The sight of the stones on the beach is another visual delight that I never tire of. The more I look at those stones, the more I see how unique and beautiful every single one is. And the more I want to take heaps of them home with me! It makes me feel both happy and sad to remember that my dad did this exact same thing with the beach and the stones. Once he bought me some stones back from one of his beach-visiting trips as he knows I use them in my practice work. Despite all our years of estrangement, our temporary reconciliation revealed that we both enjoyed solo trips to the sea and stealing stones from them! Something that makes me smile now even through my tears.

And now I feel a wave of grief coming through my system just as the waves in front of me are coming through on the sea. Except I don’t feel free to let my waves come through or crash into completion how they want to. Social conditioning means that while being sat in public, it feels unacceptable to start sobbing and snotting all over the place!

It was grief that made me book this break. I know that spontaneous, to-do-list free time is the best gift I can give myself in grief. A chance to not have to simply suck it up and carry on adulting, but to take time out to be still. To have space, stillness and silence so that whatever needs to come up and out, will.
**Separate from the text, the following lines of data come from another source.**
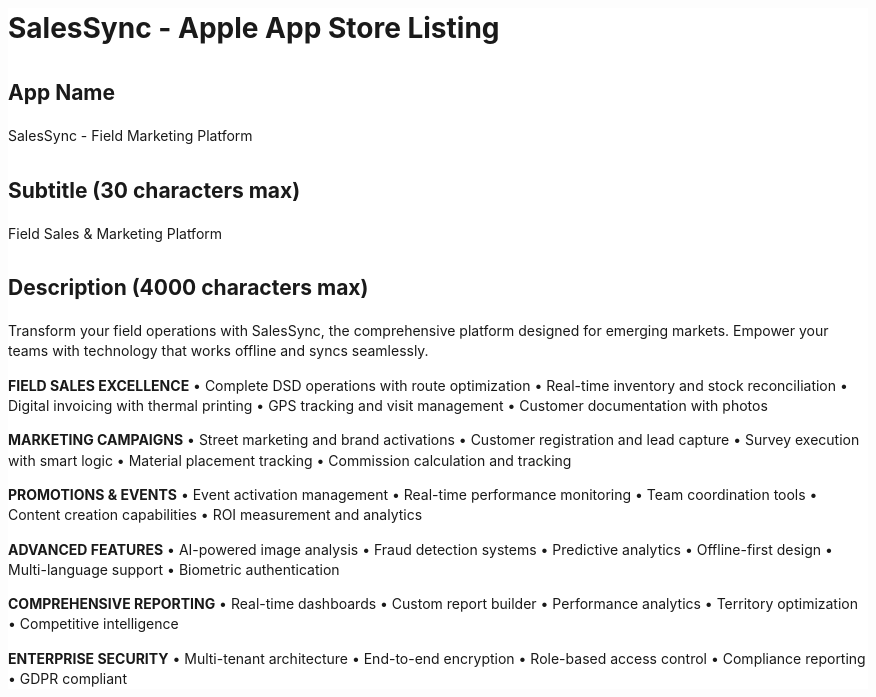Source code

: # SalesSync - Apple App Store Listing

## App Name
SalesSync - Field Marketing Platform

## Subtitle (30 characters max)
Field Sales & Marketing Platform

## Description (4000 characters max)

Transform your field operations with SalesSync, the comprehensive platform designed for emerging markets. Empower your teams with technology that works offline and syncs seamlessly.

**FIELD SALES EXCELLENCE**
• Complete DSD operations with route optimization
• Real-time inventory and stock reconciliation
• Digital invoicing with thermal printing
• GPS tracking and visit management
• Customer documentation with photos

**MARKETING CAMPAIGNS**
• Street marketing and brand activations
• Customer registration and lead capture
• Survey execution with smart logic
• Material placement tracking
• Commission calculation and tracking

**PROMOTIONS & EVENTS**
• Event activation management
• Real-time performance monitoring
• Team coordination tools
• Content creation capabilities
• ROI measurement and analytics

**ADVANCED FEATURES**
• AI-powered image analysis
• Fraud detection systems
• Predictive analytics
• Offline-first design
• Multi-language support
• Biometric authentication

**COMPREHENSIVE REPORTING**
• Real-time dashboards
• Custom report builder
• Performance analytics
• Territory optimization
• Competitive intelligence

**ENTERPRISE SECURITY**
• Multi-tenant architecture
• End-to-end encryption
• Role-based access control
• Compliance reporting
• GDPR compliant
In this case, grief, complicated grief. But it is still grief, of which I have a lot of experience. I know I need to create the space to go with it, rather than against it. To make space for it to arise without pushing it back down. There is a time to push it back down to prioritise the task at hand but if I constantly push it back down, it will constantly push harder to come back up. And I don’t have the energy to fight such a battle which is working on my behalf to release what is costly to keep in!

Anyway, the earlier beach based playtime that preceded my writing, was drawn to a close by my bladders need to be emptied.

Back to the favourite sea facing establishment. The biggest decision I had to make was whether to sit outside or inside. Eventually my love of being outside won out. I promised my love of indoor comforts that I’d return inside if it got too cold or uncomfortable. A fair compromise.

Today feels how weekend days used to feel as a child, like it’s lasting forever. Having got out of bed at 5.30am, it has lasted for seven hours so far with a further three in between me and accommodation check in. I’m starting to feel ready for my non-negotiable daily nap. Another coffee is buying me more time.

The menu in between me and entry to my accommodation, consists of a walk around the charity shop, possibly a run and maybe a read of the paper. Oh yes and a visit to the tatt filled souvenir shop, just because. Absolutely glorious!

How I love the bliss of the beach. Even with the presence of grief.